**What this task involves**
Rewrite every one of the items below, replacing "collectors" with "collected by" wherever it occurs and leaving everything else unchanged.

Dataset records
[Start]
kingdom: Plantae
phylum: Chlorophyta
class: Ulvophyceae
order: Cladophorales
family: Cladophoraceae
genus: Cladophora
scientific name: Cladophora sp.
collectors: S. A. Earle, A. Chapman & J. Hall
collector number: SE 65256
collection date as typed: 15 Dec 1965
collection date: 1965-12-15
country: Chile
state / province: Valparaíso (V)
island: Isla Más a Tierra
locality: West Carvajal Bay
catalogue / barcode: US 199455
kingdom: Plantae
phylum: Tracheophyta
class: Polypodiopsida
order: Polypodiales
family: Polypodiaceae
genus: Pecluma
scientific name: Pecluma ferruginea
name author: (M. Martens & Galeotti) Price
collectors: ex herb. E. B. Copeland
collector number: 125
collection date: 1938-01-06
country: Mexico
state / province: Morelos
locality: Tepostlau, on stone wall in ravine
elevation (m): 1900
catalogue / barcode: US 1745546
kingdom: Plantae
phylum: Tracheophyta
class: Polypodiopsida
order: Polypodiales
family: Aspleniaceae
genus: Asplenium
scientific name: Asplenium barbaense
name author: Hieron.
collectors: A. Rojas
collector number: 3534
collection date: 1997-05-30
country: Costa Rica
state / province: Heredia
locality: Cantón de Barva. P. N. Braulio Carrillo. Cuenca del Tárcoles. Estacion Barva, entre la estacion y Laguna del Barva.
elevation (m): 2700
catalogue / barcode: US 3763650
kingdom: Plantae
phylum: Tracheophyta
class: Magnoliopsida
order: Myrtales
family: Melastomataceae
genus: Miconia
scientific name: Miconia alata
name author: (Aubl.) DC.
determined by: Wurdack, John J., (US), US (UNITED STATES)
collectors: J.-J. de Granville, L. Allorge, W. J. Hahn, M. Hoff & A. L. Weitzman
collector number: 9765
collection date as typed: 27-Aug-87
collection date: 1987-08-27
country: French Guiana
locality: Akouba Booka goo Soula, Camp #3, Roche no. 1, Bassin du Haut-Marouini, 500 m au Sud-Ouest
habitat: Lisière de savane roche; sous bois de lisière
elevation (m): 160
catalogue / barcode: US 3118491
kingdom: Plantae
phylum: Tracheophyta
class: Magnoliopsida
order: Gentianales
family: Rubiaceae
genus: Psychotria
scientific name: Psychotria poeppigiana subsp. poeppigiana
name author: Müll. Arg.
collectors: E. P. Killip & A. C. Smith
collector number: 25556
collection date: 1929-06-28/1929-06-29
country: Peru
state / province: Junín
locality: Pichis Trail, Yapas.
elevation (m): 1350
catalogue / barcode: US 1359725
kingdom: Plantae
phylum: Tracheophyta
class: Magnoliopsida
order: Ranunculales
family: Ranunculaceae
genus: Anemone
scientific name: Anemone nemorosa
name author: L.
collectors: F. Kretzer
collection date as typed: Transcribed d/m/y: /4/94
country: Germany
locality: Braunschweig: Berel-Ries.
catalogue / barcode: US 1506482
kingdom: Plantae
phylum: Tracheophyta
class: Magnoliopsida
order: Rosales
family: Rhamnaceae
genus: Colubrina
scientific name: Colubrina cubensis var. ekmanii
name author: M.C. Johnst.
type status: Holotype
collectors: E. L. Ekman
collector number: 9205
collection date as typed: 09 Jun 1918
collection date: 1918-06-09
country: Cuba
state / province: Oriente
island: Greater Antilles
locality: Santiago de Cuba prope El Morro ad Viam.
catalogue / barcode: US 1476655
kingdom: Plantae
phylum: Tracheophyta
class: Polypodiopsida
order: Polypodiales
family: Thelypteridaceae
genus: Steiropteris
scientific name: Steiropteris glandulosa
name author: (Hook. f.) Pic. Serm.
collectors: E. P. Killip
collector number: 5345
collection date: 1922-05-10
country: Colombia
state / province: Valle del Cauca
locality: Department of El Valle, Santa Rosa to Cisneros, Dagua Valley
[End]
**Result below**
kingdom: Plantae
phylum: Chlorophyta
class: Ulvophyceae
order: Cladophorales
family: Cladophoraceae
genus: Cladophora
scientific name: Cladophora sp.
collected by: S. A. Earle, A. Chapman & J. Hall
collector number: SE 65256
collection date as typed: 15 Dec 1965
collection date: 1965-12-15
country: Chile
state / province: Valparaíso (V)
island: Isla Más a Tierra
locality: West Carvajal Bay
catalogue / barcode: US 199455
kingdom: Plantae
phylum: Tracheophyta
class: Polypodiopsida
order: Polypodiales
family: Polypodiaceae
genus: Pecluma
scientific name: Pecluma ferruginea
name author: (M. Martens & Galeotti) Price
collected by: ex herb. E. B. Copeland
collector number: 125
collection date: 1938-01-06
country: Mexico
state / province: Morelos
locality: Tepostlau, on stone wall in ravine
elevation (m): 1900
catalogue / barcode: US 1745546
kingdom: Plantae
phylum: Tracheophyta
class: Polypodiopsida
order: Polypodiales
family: Aspleniaceae
genus: Asplenium
scientific name: Asplenium barbaense
name author: Hieron.
collected by: A. Rojas
collector number: 3534
collection date: 1997-05-30
country: Costa Rica
state / province: Heredia
locality: Cantón de Barva. P. N. Braulio Carrillo. Cuenca del Tárcoles. Estacion Barva, entre la estacion y Laguna del Barva.
elevation (m): 2700
catalogue / barcode: US 3763650
kingdom: Plantae
phylum: Tracheophyta
class: Magnoliopsida
order: Myrtales
family: Melastomataceae
genus: Miconia
scientific name: Miconia alata
name author: (Aubl.) DC.
determined by: Wurdack, John J., (US), US (UNITED STATES)
collected by: J.-J. de Granville, L. Allorge, W. J. Hahn, M. Hoff & A. L. Weitzman
collector number: 9765
collection date as typed: 27-Aug-87
collection date: 1987-08-27
country: French Guiana
locality: Akouba Booka goo Soula, Camp #3, Roche no. 1, Bassin du Haut-Marouini, 500 m au Sud-Ouest
habitat: Lisière de savane roche; sous bois de lisière
elevation (m): 160
catalogue / barcode: US 3118491
kingdom: Plantae
phylum: Tracheophyta
class: Magnoliopsida
order: Gentianales
family: Rubiaceae
genus: Psychotria
scientific name: Psychotria poeppigiana subsp. poeppigiana
name author: Müll. Arg.
collected by: E. P. Killip & A. C. Smith
collector number: 25556
collection date: 1929-06-28/1929-06-29
country: Peru
state / province: Junín
locality: Pichis Trail, Yapas.
elevation (m): 1350
catalogue / barcode: US 1359725
kingdom: Plantae
phylum: Tracheophyta
class: Magnoliopsida
order: Ranunculales
family: Ranunculaceae
genus: Anemone
scientific name: Anemone nemorosa
name author: L.
collected by: F. Kretzer
collection date as typed: Transcribed d/m/y: /4/94
country: Germany
locality: Braunschweig: Berel-Ries.
catalogue / barcode: US 1506482
kingdom: Plantae
phylum: Tracheophyta
class: Magnoliopsida
order: Rosales
family: Rhamnaceae
genus: Colubrina
scientific name: Colubrina cubensis var. ekmanii
name author: M.C. Johnst.
type status: Holotype
collected by: E. L. Ekman
collector number: 9205
collection date as typed: 09 Jun 1918
collection date: 1918-06-09
country: Cuba
state / province: Oriente
island: Greater Antilles
locality: Santiago de Cuba prope El Morro ad Viam.
catalogue / barcode: US 1476655
kingdom: Plantae
phylum: Tracheophyta
class: Polypodiopsida
order: Polypodiales
family: Thelypteridaceae
genus: Steiropteris
scientific name: Steiropteris glandulosa
name author: (Hook. f.) Pic. Serm.
collected by: E. P. Killip
collector number: 5345
collection date: 1922-05-10
country: Colombia
state / province: Valle del Cauca
locality: Department of El Valle, Santa Rosa to Cisneros, Dagua Valley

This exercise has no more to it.